If anyone tells you that they have the perfect relationship or that they never fight/disagree with their significant other, they are lying. Guaranteed. You and your partner grew up differently, came from different parents, and even if you have similar interests, you came from different upbringings and think about things differently. So unless you are with a person who’s a total pushover (or maybe that’s you?) and he/she/you don’t share his/her/your POV, you are bound to fight. The key is learning HOW to fight, and how to fight well. For me, that means checking my ego at the door. I’m not great at it, and sometimes I need a reminder. But once the ego is checked at the door and my heart is vulnerably open, I am in a calmer place to discuss a situation, versus emotional, irrational outbursts. Do I still do that too? YEP, I’m human. No shame in my game. It’s about doing your best. The point is, if you get into a relationship and think about running away because you are fighting, even if frequently, you are always going to be running. IF YOU LOVE YOUR PARTNER, AND THERE IS MUTUAL RESPECT, THEN LEARN HOW TO FIGHT, AND FIGHT WELL.
Going through tough times shapes you, strengthens you, and ultimately builds confidence.
I know you are probably thinking that I’m off my rocker saying this, because in the midst of turmoil, we oftentimes feel weak, self-conscious, and oftentimes even embarrassed. Think about it. Say that you are going through extreme financial hardship. During those times, you feel weak and helpless. But it also makes you strong, and to do whatever you need to do in order to provide; and when you overcome it, you feel on top of the world. When it came to my marriage, that tough time ultimately gave me strength, courage, and self-respect, and gave me a voice to stand up for myself, and to know what I want and don’t want. I became a more confident and more well-rounded, happier person.
Another person cannot complete you.
You have to complete yourself, and look to another person to add to an already complete you. When I look back, I got married because I was unhappy living at home and I thought that this person would make me happy. What I learned, though, is that even if this person was my dream person, if I wasn’t happy or fulfilled myself, then it wouldn’t have worked anyway. After I got divorced, I worked hard AT LOVING MYSELF for almost 10 years, before I felt complete enough to be in a committed relationship. Again, I’m not trying to paint a perfect picture here. I have bad days; I do sometimes feel sorry for myself and want my partner to make me happy. But he cannot do that for me. He can support me, listen to me, and be a sounding board, but he cannot make me a complete person. The takeaway? Do what ever you need to do to take steps towards loving yourself.
Be in a relationship (or want one) for the right reasons.

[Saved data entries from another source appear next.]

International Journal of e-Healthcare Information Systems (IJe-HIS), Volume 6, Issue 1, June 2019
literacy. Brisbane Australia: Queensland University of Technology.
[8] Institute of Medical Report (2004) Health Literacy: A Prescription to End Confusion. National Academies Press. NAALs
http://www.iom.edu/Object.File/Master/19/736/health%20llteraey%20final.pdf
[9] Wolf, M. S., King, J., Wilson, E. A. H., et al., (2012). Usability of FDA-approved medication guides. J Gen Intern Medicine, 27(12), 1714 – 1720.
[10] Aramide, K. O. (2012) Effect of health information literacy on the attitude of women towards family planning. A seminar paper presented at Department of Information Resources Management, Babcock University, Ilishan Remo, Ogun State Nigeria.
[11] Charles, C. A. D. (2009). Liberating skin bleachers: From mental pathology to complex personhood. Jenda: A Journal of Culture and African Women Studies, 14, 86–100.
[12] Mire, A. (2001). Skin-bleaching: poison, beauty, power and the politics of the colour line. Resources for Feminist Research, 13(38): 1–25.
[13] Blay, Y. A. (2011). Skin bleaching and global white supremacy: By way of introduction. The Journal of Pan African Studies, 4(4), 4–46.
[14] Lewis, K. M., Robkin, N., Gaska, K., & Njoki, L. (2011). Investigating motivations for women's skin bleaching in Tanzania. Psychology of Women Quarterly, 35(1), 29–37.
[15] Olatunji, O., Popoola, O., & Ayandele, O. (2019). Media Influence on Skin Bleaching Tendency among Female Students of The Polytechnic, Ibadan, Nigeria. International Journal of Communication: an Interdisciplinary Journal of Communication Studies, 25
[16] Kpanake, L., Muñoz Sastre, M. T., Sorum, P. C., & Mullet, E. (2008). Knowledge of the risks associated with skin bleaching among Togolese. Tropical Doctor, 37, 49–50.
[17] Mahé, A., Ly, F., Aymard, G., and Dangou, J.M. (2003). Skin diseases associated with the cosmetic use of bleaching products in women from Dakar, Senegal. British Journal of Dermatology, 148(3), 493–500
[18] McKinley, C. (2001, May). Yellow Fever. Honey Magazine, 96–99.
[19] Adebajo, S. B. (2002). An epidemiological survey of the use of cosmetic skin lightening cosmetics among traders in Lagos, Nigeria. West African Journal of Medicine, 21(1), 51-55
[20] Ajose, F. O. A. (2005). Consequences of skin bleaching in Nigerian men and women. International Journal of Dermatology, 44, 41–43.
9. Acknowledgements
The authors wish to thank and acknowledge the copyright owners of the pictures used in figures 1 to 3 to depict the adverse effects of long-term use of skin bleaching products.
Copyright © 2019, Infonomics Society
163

At the time, my friends started getting married (early), and I thought it was exactly what I should be doing. Don’t get into any relationship because others are doing it. Enter a relationship on your own time and on your own terms. You’ll be a much better partner for it.
Love isn’t enough to make a relationship work – it’s the baseline, but it’s not enough.
I remember the best advice that my mom gave me when I was thinking about leaving my ex-husband. She said, “Nicole, I have two questions - do you love him? And does he respect you? If the answer to both of those questions is ‘yes,’ then you need to go home and make it work because relationships are hard.” I knew very clearly that the answer to both questions was ‘no.’ But if I did love him, and he did not respect me, then that wouldn’t have worked either. In my current relationship, I know that I both love my husband and he respects me. So when we start annoying each other, or fighting, or get so mad at one another that we even threaten to walk away, I always come back to those two things. Yes, I love him, and yes he respects me. And it’s mutual. So remember, while you need love as the basis for everything, there also needs to be RESPECT.